Massively Multilingual Shallow Fusion with Large Language Models
This work addresses the challenge of enhancing ASR accuracy across multiple languages, which is incremental as it adapts existing LLM techniques to a specific domain.
The paper tackles the problem of utilizing large language models (LLMs) to improve automatic speech recognition (ASR) by proposing a single multilingual language model for shallow fusion across up to 84 languages, using a mixture-of-experts LLM (GLaM) to scale efficiently. It results in relative WER reductions of up to 10% in multilingual tasks, with an average reduction of 5.53% over 43 languages compared to a baseline.

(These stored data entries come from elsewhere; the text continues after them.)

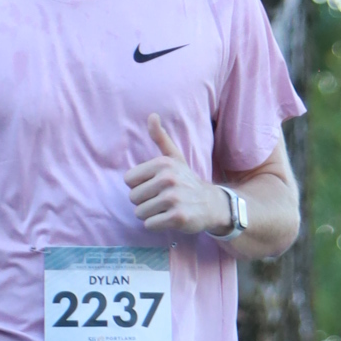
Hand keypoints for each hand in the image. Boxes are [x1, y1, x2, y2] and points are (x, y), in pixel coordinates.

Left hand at [125, 114, 227, 238]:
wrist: (211, 204)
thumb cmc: (186, 181)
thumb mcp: (175, 157)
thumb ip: (160, 138)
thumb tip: (152, 116)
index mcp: (162, 164)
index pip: (129, 181)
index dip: (139, 186)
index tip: (154, 187)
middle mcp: (168, 179)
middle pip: (133, 198)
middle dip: (144, 202)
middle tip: (161, 200)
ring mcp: (173, 199)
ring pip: (140, 213)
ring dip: (150, 215)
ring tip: (165, 209)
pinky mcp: (177, 218)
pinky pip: (150, 225)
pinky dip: (156, 225)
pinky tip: (169, 219)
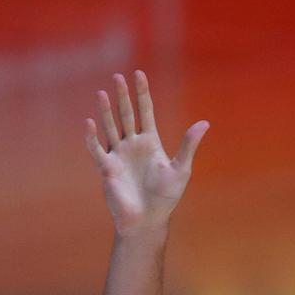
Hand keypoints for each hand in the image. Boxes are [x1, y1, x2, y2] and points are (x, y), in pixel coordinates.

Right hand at [85, 70, 208, 233]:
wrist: (148, 220)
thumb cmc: (166, 197)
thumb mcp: (181, 169)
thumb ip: (188, 145)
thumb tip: (204, 123)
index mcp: (151, 142)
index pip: (146, 111)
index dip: (142, 93)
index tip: (139, 74)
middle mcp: (133, 145)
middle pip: (127, 114)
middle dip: (123, 96)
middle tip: (118, 76)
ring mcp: (119, 155)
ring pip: (111, 127)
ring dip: (106, 111)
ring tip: (102, 92)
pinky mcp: (107, 168)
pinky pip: (97, 149)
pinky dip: (92, 137)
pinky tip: (90, 122)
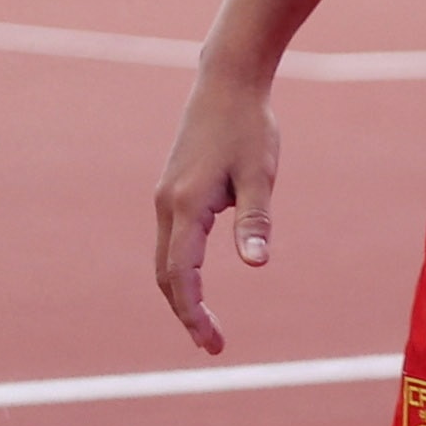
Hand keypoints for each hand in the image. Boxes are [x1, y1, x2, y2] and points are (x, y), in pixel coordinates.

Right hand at [152, 64, 280, 355]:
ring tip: (206, 325)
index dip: (194, 313)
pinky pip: (169, 243)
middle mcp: (167, 204)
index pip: (182, 276)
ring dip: (181, 295)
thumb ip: (256, 221)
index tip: (212, 343)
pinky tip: (198, 284)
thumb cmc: (249, 125)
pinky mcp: (172, 190)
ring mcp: (165, 197)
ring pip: (164, 261)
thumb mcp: (260, 174)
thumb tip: (257, 265)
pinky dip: (180, 272)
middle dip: (186, 313)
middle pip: (166, 276)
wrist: (227, 80)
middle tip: (213, 346)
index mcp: (186, 205)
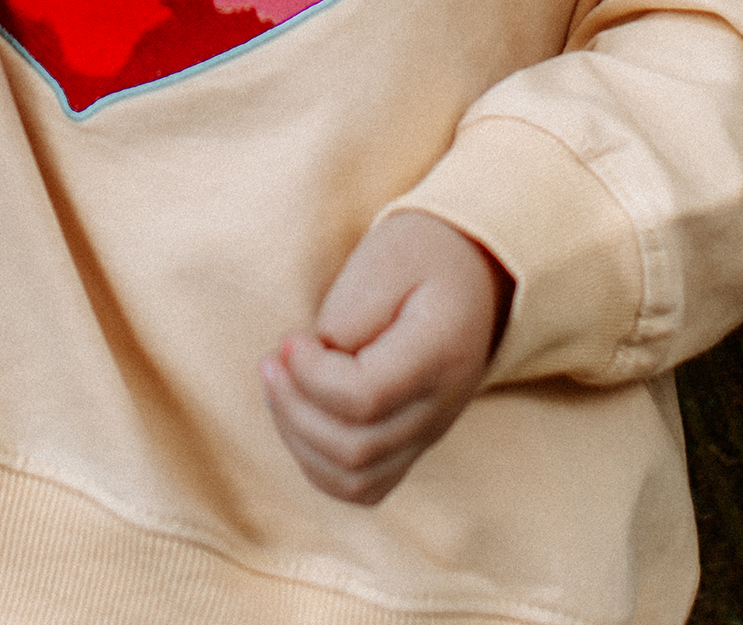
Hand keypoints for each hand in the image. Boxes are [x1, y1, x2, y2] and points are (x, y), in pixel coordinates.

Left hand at [262, 211, 509, 505]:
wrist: (471, 272)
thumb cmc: (420, 256)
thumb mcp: (387, 257)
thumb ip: (350, 314)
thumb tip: (310, 368)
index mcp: (440, 353)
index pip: (367, 398)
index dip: (311, 376)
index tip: (290, 338)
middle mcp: (440, 408)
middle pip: (356, 449)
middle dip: (294, 409)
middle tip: (272, 359)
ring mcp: (427, 434)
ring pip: (355, 480)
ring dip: (298, 438)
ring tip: (278, 383)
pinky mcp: (409, 445)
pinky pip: (360, 486)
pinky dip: (315, 461)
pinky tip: (296, 411)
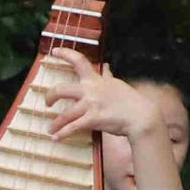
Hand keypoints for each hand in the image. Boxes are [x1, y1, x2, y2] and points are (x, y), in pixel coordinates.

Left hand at [40, 61, 157, 144]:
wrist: (142, 116)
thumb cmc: (130, 101)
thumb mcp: (117, 85)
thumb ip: (108, 76)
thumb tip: (106, 66)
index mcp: (96, 80)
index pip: (79, 61)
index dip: (65, 54)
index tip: (54, 52)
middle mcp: (91, 90)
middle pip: (62, 89)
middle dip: (50, 96)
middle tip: (47, 104)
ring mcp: (91, 104)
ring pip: (65, 114)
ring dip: (55, 123)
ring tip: (50, 129)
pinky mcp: (94, 119)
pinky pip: (73, 127)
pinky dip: (63, 133)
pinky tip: (56, 138)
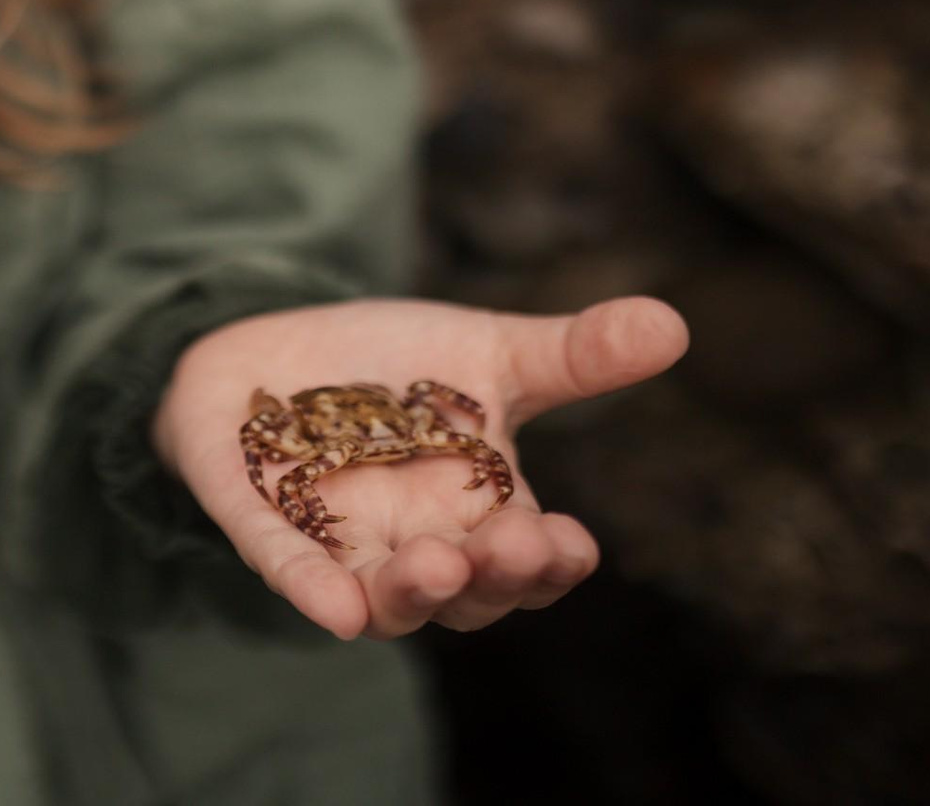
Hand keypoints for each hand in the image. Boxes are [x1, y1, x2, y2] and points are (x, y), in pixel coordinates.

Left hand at [153, 294, 688, 641]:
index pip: (528, 564)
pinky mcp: (256, 522)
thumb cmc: (396, 366)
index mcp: (480, 516)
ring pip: (380, 599)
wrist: (276, 344)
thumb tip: (673, 323)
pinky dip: (306, 585)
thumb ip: (573, 354)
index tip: (573, 541)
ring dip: (410, 592)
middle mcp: (413, 547)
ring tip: (439, 567)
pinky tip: (330, 607)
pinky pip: (283, 566)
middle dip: (490, 578)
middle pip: (464, 596)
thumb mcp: (489, 350)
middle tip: (512, 548)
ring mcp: (333, 544)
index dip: (549, 562)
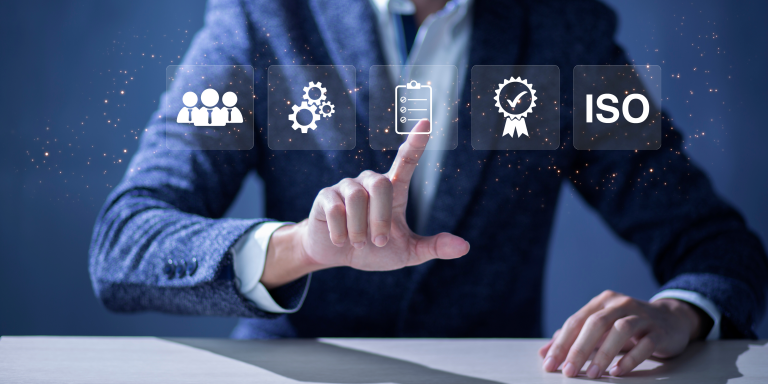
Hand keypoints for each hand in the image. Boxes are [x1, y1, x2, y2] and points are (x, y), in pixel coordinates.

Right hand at [260, 120, 469, 287]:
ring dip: (360, 228)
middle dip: (381, 219)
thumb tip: (465, 247)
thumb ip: (433, 248)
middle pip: (381, 184)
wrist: (336, 255)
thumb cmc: (374, 249)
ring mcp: (346, 186)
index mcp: (393, 189)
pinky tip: (341, 240)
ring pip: (356, 198)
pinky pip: (335, 208)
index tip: (426, 123)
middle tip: (379, 243)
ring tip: (359, 243)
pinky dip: (341, 231)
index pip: (407, 160)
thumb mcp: (407, 253)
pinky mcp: (326, 195)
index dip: (415, 142)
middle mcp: (370, 181)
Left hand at [538, 290, 704, 378]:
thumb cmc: (628, 326)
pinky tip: (617, 371)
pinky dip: (630, 359)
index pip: (576, 321)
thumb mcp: (600, 329)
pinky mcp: (660, 331)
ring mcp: (642, 316)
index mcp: (601, 302)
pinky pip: (645, 344)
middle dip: (578, 349)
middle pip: (595, 324)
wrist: (671, 319)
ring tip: (593, 374)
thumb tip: (544, 353)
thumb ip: (573, 338)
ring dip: (604, 353)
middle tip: (568, 372)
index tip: (549, 364)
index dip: (561, 344)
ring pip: (620, 330)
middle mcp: (620, 304)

While large language models (LLM) have made impressive progress in natural language processing, it remains unclear how to utilize them in improving automatic speech recognition (ASR). In this work, we propose to train a single multilingual language model (LM) for shallow fusion in multiple languages. We push the limits of the multilingual LM to cover up to 84 languages by scaling up using a mixture-of-experts LLM, i.e., generalist language model (GLaM). When the number of experts increases, GLaM dynamically selects only two at each decoding step to keep the inference computation roughly constant. We then apply GLaM to a multilingual shallow fusion task based on a state-of-the-art end-to-end model. Compared to a dense LM of similar computation during inference, GLaM reduces the WER of an English long-tail test set by 4.4% relative. In a multilingual shallow fusion task, GLaM improves 41 out of 50 languages with an average relative WER reduction of 3.85%, and a maximum reduction of 10%. Compared to the baseline model, GLaM achieves an average WER reduction of 5.53% over 43 languages.